Necesitamos ser salvados de nuestra situación de pecadores y de tal manera amó Dios al mundo, que dio su único Hijo, para que todo el que creyere en Él no perezca sino que tenga vida eterna.

Muchos han venimos ofreciendo como solución a los problemas del mundo el cambio más o menos violento de las estructuras sociales, pero tales cambios no pueden erradicar el pecado del corazón del hombre.

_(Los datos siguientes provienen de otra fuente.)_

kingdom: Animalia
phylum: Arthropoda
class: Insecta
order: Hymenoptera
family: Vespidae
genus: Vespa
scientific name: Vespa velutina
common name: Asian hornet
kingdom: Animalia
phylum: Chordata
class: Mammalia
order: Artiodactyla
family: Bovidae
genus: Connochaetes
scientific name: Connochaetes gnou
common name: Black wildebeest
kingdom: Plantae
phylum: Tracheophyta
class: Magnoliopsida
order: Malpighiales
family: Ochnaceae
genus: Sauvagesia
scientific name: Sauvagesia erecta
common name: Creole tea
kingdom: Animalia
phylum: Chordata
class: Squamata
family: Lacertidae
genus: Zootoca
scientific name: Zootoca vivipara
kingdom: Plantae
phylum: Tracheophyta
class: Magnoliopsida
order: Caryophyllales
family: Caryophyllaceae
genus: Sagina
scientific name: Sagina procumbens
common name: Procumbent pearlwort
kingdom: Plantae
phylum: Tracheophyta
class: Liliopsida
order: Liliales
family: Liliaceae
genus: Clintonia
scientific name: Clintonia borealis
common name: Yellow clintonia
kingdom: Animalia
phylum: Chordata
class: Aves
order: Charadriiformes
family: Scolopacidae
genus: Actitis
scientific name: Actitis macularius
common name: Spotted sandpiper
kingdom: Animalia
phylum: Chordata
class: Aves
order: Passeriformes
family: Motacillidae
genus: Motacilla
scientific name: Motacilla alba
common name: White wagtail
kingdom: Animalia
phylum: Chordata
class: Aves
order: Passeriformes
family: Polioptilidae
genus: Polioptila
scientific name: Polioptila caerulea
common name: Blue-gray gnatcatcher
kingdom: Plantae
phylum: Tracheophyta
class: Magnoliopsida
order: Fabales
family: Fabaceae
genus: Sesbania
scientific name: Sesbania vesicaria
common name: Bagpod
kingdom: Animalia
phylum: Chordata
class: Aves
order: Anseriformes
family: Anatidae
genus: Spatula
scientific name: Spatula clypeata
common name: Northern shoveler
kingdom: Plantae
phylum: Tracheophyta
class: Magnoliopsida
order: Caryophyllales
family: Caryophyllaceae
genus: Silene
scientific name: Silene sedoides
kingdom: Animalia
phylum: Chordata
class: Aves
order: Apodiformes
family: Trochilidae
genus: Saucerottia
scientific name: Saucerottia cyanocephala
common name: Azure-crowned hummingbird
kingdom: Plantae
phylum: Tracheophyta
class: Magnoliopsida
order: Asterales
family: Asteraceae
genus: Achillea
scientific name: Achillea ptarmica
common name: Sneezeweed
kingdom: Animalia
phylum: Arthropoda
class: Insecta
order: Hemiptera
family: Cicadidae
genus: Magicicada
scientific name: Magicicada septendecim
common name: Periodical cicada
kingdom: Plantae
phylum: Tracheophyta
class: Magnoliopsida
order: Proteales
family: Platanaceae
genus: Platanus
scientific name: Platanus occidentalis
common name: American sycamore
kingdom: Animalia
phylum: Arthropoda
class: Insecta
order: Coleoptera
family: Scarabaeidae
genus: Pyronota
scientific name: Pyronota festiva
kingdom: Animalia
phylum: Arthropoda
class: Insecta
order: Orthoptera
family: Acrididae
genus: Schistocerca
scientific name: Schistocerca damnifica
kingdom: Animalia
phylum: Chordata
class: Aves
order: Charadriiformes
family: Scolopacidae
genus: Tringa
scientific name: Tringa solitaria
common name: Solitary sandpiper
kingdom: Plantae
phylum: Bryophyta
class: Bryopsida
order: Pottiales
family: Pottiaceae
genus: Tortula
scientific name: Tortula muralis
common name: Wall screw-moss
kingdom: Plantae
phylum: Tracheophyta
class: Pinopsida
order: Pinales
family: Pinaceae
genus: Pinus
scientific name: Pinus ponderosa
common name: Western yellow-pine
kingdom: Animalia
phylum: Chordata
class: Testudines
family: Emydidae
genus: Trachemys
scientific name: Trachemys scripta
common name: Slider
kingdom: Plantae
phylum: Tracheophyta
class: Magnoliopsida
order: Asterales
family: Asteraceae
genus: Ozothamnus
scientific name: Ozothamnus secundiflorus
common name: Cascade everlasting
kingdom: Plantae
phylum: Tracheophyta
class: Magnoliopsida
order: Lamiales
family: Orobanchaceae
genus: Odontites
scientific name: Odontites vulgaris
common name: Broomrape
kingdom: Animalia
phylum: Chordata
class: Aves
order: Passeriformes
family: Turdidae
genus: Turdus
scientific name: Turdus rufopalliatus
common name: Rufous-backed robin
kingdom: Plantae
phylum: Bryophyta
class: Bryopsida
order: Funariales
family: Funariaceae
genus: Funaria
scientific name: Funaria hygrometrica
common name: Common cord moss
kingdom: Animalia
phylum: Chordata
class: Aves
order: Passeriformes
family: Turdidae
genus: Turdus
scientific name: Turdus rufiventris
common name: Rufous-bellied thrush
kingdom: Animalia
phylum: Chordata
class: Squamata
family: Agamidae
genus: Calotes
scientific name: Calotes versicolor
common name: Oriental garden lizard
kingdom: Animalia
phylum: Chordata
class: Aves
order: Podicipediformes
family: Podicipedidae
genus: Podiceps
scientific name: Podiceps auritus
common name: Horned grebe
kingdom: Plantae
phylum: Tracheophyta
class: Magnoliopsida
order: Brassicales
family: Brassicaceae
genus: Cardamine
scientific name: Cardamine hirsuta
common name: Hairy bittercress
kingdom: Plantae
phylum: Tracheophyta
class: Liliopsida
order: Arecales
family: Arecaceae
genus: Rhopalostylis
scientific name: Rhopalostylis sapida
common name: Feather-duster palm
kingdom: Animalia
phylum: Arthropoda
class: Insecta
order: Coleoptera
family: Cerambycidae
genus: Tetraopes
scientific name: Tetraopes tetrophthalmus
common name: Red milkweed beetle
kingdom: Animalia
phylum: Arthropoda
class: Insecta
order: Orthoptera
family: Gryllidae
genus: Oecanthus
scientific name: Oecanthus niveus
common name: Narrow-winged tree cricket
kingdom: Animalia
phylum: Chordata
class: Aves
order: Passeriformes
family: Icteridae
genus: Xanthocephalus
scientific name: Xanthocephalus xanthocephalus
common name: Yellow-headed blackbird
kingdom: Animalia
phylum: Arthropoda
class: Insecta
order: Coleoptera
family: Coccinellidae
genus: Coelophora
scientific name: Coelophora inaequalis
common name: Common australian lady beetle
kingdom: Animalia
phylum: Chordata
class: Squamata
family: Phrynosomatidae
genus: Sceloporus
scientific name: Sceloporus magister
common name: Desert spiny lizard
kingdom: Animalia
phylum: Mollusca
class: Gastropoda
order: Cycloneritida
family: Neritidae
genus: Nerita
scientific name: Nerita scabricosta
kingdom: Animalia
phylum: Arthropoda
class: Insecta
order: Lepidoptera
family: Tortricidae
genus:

Es Cristo, el Hijo de Dios, el que ha tomado sobre sí todos los pecados del mundo, aceptando la muerte por nosotros, en lugar de nosotros. La resurrección es la prueba de su divinidad. Fue ejecutado por blasfemo ya que las autoridades judías no podía aceptar que se proclamara Hijo de Dios, pero su vuelta a la vida glorioso acreditó que Él era la verdad y verdad sus palabras y sus promesas, ineludibles sus mandatos de amor, de unidad, de anuncio al mundo entero de la buena noticia de que estamos salvados, si creemos en Él y en el Padre que por amor nos lo envió.

Cumplió su promesa de quedarse siempre con nosotros en la Eucaristía y en su Iglesia. Cumplió su promesa de enviarnos la ayuda permanente del Espíritu Santo que puede transformarnos de pecadores en santos, siempre que estemos dispuestos a acoger sus dones,  seguir sus inspiraciones,  atender sus llamadas.

Cristo resucitado y glorioso nos garantiza nuestra propia resurrección a una vida bienaventurada,  si creemos en Él y lo seguimos. ¡Feliz Pascua!